3. The method according to claim 1, characterized in that, In step S2, the preprocessing includes denoising filtering, time synchronization, outlier removal, action segment segmentation, time normalization, and amplitude normalization. The denoising filtering includes at least one of low-pass filtering, moving average filtering, wavelet denoising, and Kalman filtering. The action segment segmentation is performed based on at least one of velocity threshold, trajectory start and end points, task trigger markers, and time windows.

4. The method according to claim 1, characterized in that, In step S3, the multidimensional rehabilitation exercise feature system includes at least time-domain features, frequency-domain features, kinematic features, dynamic features, and exercise quality features; wherein, the time-domain features include average velocity, peak velocity, exercise duration, and pause time; the frequency-domain features include dominant frequency, frequency-domain energy, and energy concentration; the kinematic features include joint angle, angular velocity, trajectory length, and trajectory deviation; the dynamic features include acceleration, impact, inertial force, and rate of change of force; and the exercise quality features include trajectory smoothness, synergy index, movement completion rate, path efficiency, and compensatory movement index.

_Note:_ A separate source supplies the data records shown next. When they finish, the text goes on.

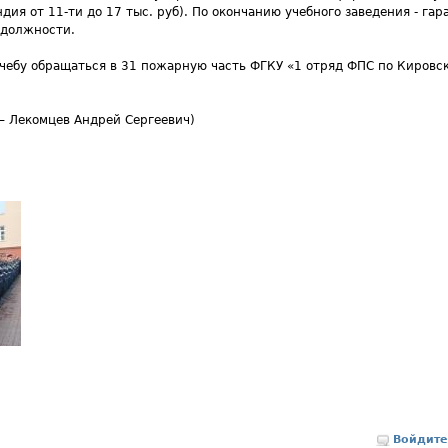
дия от 11-ти до 17 тыс. руб). По окончанию учебного заведения - га
 должности.
чебу обращаться в 31 пожарную часть ФГКУ «1 отряд ФПС по Кировск
 – Лекомцев Андрей Сергеевич)
Войдите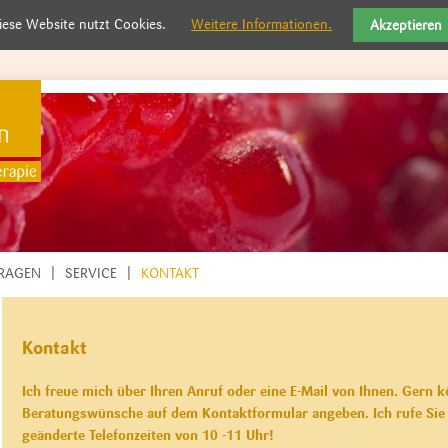
iese Website nutzt Cookies.
Weitere Informationen.
Akzeptieren
RAGEN
SERVICE
KONTAKT
Kontakt
Ich freue mich über Ihren Anruf oder eine E-Mail von Ihnen. Gern k
Beratungswünsche auf dem Kontaktformular angeben. Ich rufe Sie
geänderte Telefonzeiten von 10 -11 Uhr!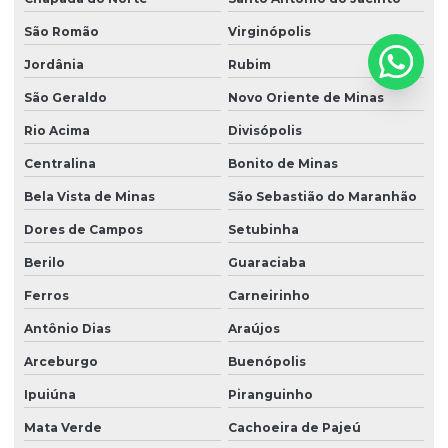
São Romão
Virginópolis
Jordânia
Rubim
São Geraldo
Novo Oriente de Minas
Rio Acima
Divisópolis
Centralina
Bonito de Minas
Bela Vista de Minas
São Sebastião do Maranhão
Dores de Campos
Setubinha
Berilo
Guaraciaba
Ferros
Carneirinho
Antônio Dias
Araújos
Arceburgo
Buenópolis
Ipuiúna
Piranguinho
Mata Verde
Cachoeira de Pajeú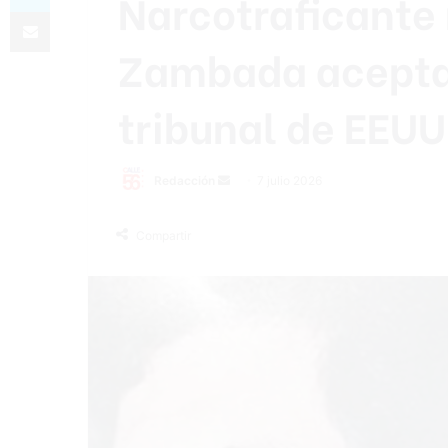
Narcotraficante
Compartir por correo electrónico
Zambada acepta
tribunal de EEUU
Send
Redacción
7 julio 2026
an
email
Compartir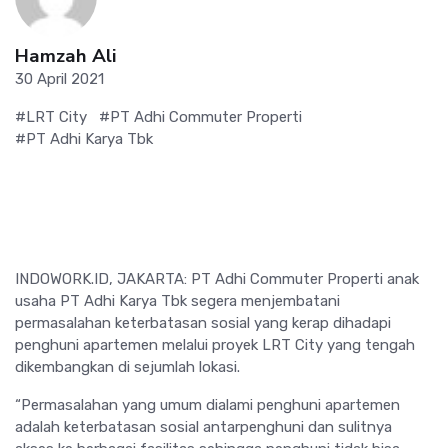
Hamzah Ali
30 April 2021
#LRT City
#PT Adhi Commuter Properti
#PT Adhi Karya Tbk
INDOWORK.ID, JAKARTA: PT Adhi Commuter Properti anak
usaha PT Adhi Karya Tbk segera menjembatani
permasalahan keterbatasan sosial yang kerap dihadapi
penghuni apartemen melalui proyek LRT City yang tengah
dikembangkan di sejumlah lokasi.
“Permasalahan yang umum dialami penghuni apartemen
adalah keterbatasan sosial antarpenghuni dan sulitnya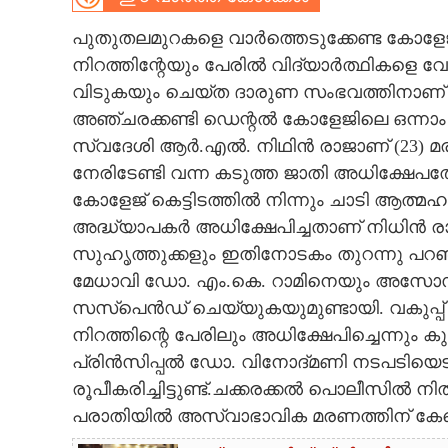
CARTOONS
പുതുതലമുറകളെ വാർത്തെടുക്കേണ്ട കോളേ
നിറത്തിന്റേയും പേരിൽ വിദ്യാർത്ഥികളെ വ‌
വിടുകയും ചെയ്ത ദാരുണ സംഭവത്തിനാണ് ക
LITERATURE
അഞ്ചരക്കണ്ടി ഡെന്റൽ കോളേജിലെ ഒന്നാം
സ്വദേശി ആർ.എൽ. നിഥിൻ രാജാണ് (23) മരി
ZOOM
നേരിടേണ്ടി വന്ന കടുത്ത ജാതി അധിക്ഷേപ
കോളേജ് കെട്ടിടത്തിൽ നിന്നും ചാടി ആത്മ
CONTACT US
അദ്ധ്യാപകർ അധിക്ഷേപിച്ചതാണ് നിധിൻ രാ
സുഹൃത്തുക്കളും ഇതിനോടകം തുറന്നു പറഞ്ഞ
മേധാവി ഡോ. എം.കെ. റാമിനെയും അസോസ
സസ്‌പെൻഡ് ചെയ്യുകയുമുണ്ടായി. വകുപ്പ് മേ
നിറത്തിന്റെ പേരിലും അധിക്ഷേപിച്ചെന്നും
പ്രിൻസിപ്പൽ ഡോ. വിനോദ്മണി നടപടിയെട
രൂപീകരിച്ചിട്ടുണ്ട്.
ചക്കരക്കൽ പൊലീസിൽ നി
പരാതിയിൽ അസ്വാഭാവിക മരണത്തിന് കേസെട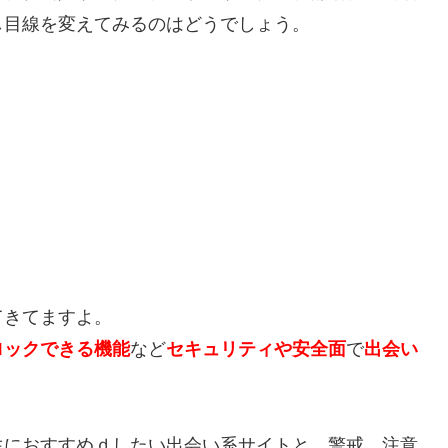
し目線を変えてみるのはどうでしょう。
てきてますよ。
ロックできる機能
など
セキュリティや安全面
で
出会い
生におすすめｄしたい出会い系サイトと、警戒、注意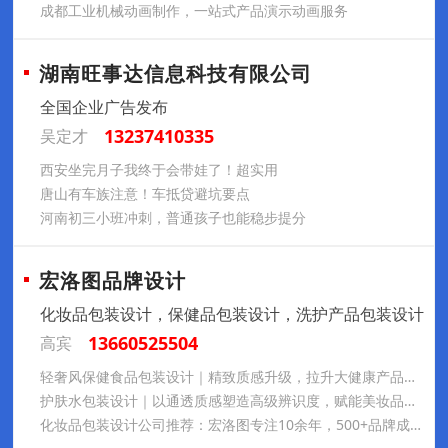
成都工业机械动画制作，一站式产品演示动画服务
湖南旺事达信息科技有限公司
全国企业广告发布
13237410335
吴定才
西安坐完月子我终于会带娃了！超实用
唐山有车族注意！车抵贷避坑要点
河南初三小班冲刺，普通孩子也能稳步提分
宏洛图品牌设计
化妆品包装设计，保健品包装设计，洗护产品包装设计
13660525504
高宾
轻奢风保健食品包装设计｜精致质感升级，拉升大健康产品品牌溢价
护肤水包装设计｜以通透质感塑造高级辨识度，赋能美妆品牌市场化升级
化妆品包装设计公司推荐：宏洛图专注10余年，500+品牌成功案例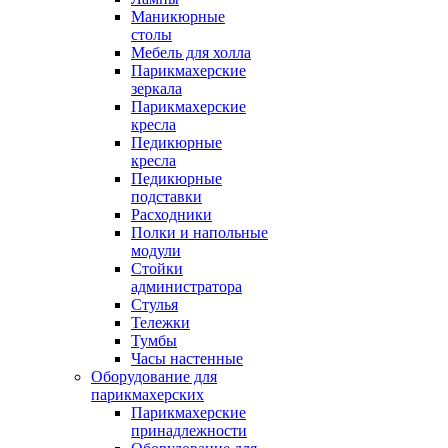
Маникюрные
столы
Мебель для холла
Парикмахерские
зеркала
Парикмахерские
кресла
Педикюрные
кресла
Педикюрные
подставки
Расходники
Полки и напольные
модули
Стойки
администратора
Стулья
Тележки
Тумбы
Часы настенные
Оборудование для
парикмахерских
Парикмахерские
принадлежности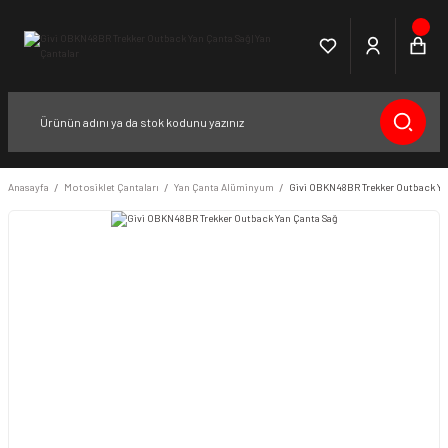
Anasayfa
Motosiklet Çantaları
Yan Çanta Alüminyum
Givi OBKN48BR Trekker Outback Ya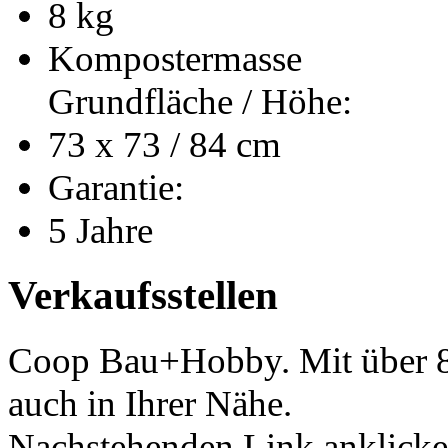
8 kg
Kompostermasse
Grundfläche / Höhe:
73 x 73 / 84 cm
Garantie:
5 Jahre
Verkaufsstellen
Coop Bau+Hobby. Mit über 80
auch in Ihrer Nähe.
Nachstehenden Link anklicke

5. The method according to claim 4, characterized in that, The trajectory smoothness is characterized by the discrete second-order difference of the velocity sequence or the integral value of the jerk; the coordination index is characterized by the correlation coefficient between the upper limb joint angle sequence and the trunk angle sequence; the action completion rate is determined by the actual completed trajectory length, the reference trajectory length, and the target arrival state; the compensation motion index is characterized by at least one of the trunk displacement amplitude, shoulder joint abduction angle, and abnormal coordination action duration.

6. The method according to claim 1, characterized in that, In step S4, the first evaluation model is any one of a one-dimensional convolutional neural network, a recurrent neural network, a long short-term memory network, a gated recurrent unit network, and a convolutional recurrent combination network; the first evaluation model takes a time series feature matrix of length T and feature dimension d as input and outputs the probability distributions corresponding to K evaluation levels.

7. The method according to claim 1, characterized in that, In step S5, each rule in the confidence rule base model includes a premise attribute, a premise attribute reference level, a rule weight, an attribute weight, and a posterior confidence level. The premise attribute includes at least two of the following: average speed, trajectory smoothness, coordination index, action completion rate, and compensating motion index. Rule activation is obtained by calculating the matching degree of the sample to be evaluated relative to the reference level of each premise attribute, and the activation weight of each rule is normalized. Confidence fusion synthesizes evidence by combining the normalized rule activation weights with the posterior confidence of each rule to obtain the final confidence distribution.

8. An electronic device, characterized in that, It includes a processor and a memory, wherein the memory stores a computer program, which, when executed by the processor, implements the method according to any one of claims 1 to 7.

9. A computer-readable storage medium having a computer program stored thereon, characterized in that, When the computer program is executed by a processor, it implements the method described in any one of claims 1 to 7.